Aplasia cutis congenita (ACC) is a rare, congenital defect of the skin, which mostly affects the scalp and the trunk. The main complications include bleeding and infection. We present a rare case of ACC that involved solely the eyelid and confirms the effectiveness of conservative therapy.

Case report

A Chinese female neonate was referred to us because of skin and lash defect in the upper eyelid with a granulation tissue at the base at birth (Figure 1a). She was a full-term otherwise healthy baby delivered by caesarean section. On the second day of the birth, there was a lot of ocular discharge and the granulation became scabby (Figure 1b).

Figure 1
figure 1

The defect of the left upper eyelid at birth (a) and massive purulent discharge in the conjunctiva sac on the second day (b). The mass disappeared in 1 month, leaving a small defect in the lid margin but an intact tarsus (c). Twenty-four months after birth, she looked normal at the primary gaze (d) but revealed a lid margin defect only at the down gaze (e).

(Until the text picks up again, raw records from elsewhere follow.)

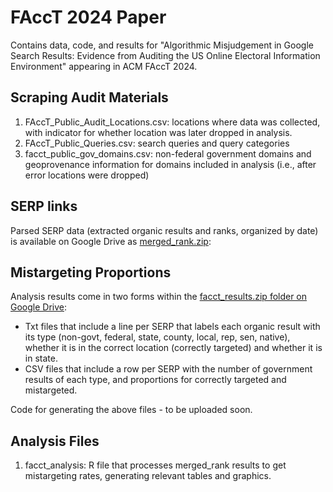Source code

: # FAccT 2024 Paper
Contains data, code, and results for "Algorithmic Misjudgement in Google Search Results: Evidence from Auditing the US Online Electoral Information Environment" appearing in ACM FAccT 2024.

## Scraping Audit Materials
1. FAccT_Public_Audit_Locations.csv: locations where data was collected, with indicator for whether location was later dropped in analysis.
2. FAccT_Public_Queries.csv: search queries and query categories
3. facct_public_gov_domains.csv: non-federal government domains and geoprovenance information for domains included in analysis (i.e., after error locations were dropped)

## SERP links
Parsed SERP data (extracted organic results and ranks, organized by date) is available on Google Drive as [merged_rank.zip](https://drive.google.com/drive/folders/1mQR_ZwS2JPBtd6YKam962V7Ld0PfH39S?usp=drive_link):

## Mistargeting Proportions
Analysis results come in two forms within the [facct_results.zip folder on Google Drive](https://drive.google.com/drive/folders/1mQR_ZwS2JPBtd6YKam962V7Ld0PfH39S?usp=drive_link):
- Txt files that include a line per SERP that labels each organic result with its type (non-govt, federal, state, county, local, rep, sen, native), whether it is in the correct location (correctly targeted) and whether it is in state.
- CSV files that include  a row per SERP with the number of government results of each type, and proportions for correctly targeted and mistargeted.

Code for generating the above files - to be uploaded soon.

## Analysis Files
1. facct_analysis: R file that processes merged_rank results to get mistargeting rates, generating relevant tables and graphics.

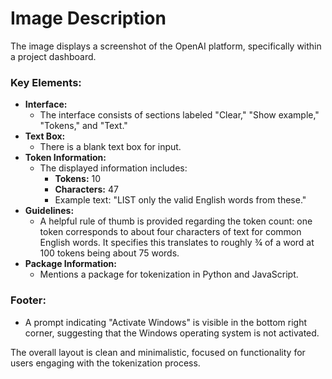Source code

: # Image Description

The image displays a screenshot of the OpenAI platform, specifically within a project dashboard. 

### Key Elements:
- **Interface:** 
  - The interface consists of sections labeled "Clear," "Show example," "Tokens," and "Text."
- **Text Box:** 
  - There is a blank text box for input.
- **Token Information:**
  - The displayed information includes:
    - **Tokens:** 10
    - **Characters:** 47
    - Example text: "LIST only the valid English words from these."
- **Guidelines:**
  - A helpful rule of thumb is provided regarding the token count: one token corresponds to about four characters of text for common English words. It specifies this translates to roughly ¾ of a word at 100 tokens being about 75 words.
- **Package Information:** 
  - Mentions a package for tokenization in Python and JavaScript.

### Footer:
- A prompt indicating "Activate Windows" is visible in the bottom right corner, suggesting that the Windows operating system is not activated.

The overall layout is clean and minimalistic, focused on functionality for users engaging with the tokenization process.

The smear and culture of the discharge at the conjunctiva sac showed Staphylococcus aureus, which was sensitive to tobramycin, ampicillin, and a series of antibiotics. We thus applied tobramycin eye drops every 2 h during the day time and tobramycin ointment at night and removed the scab every day. Two weeks later the eye became clean. The granulation tissue diminished with time and disappeared in 1 month, leaving a small defect in the lid margin but an intact tarsus (Figure 1c). Two years after birth, the child grew up healthy without any other abnormality. The defect in the lid margin was not apparent at the primary gaze (Figure 1d), but revealed a lid margin defect only at the down gaze (Figure 1e).

Discussion

Aplasia cutis congenita (ACC), first described by Cordon and Campbell in 1767, is a rare congenital disorder of the skin characterized by the absence of a portion of skin present at birth. The incidence is between 0.5 and 1 per 10 000 newborns.1 The scalp and the trunk are the commonly affected places, whereas the eyelid is seldom involved.1, 2, 3 The aetiology of this condition remains unclear, although numerous theories have been proposed. These theories include genetic factors, intrauterine trauma, developmental anomalies, and teratogens.1, 4

According to our literature review, this is the first case report of ACC that involves solely the eyelid.1, 2, 3, 4, 5 As reported herein, conservative treatments are sufficient if directed to preventing and controlling microbial infection at the early stage. Ocular plastic surgery was not necessary because the tarsus was intact and the eye could completely be closed to avoid the risk of exposure keratitis.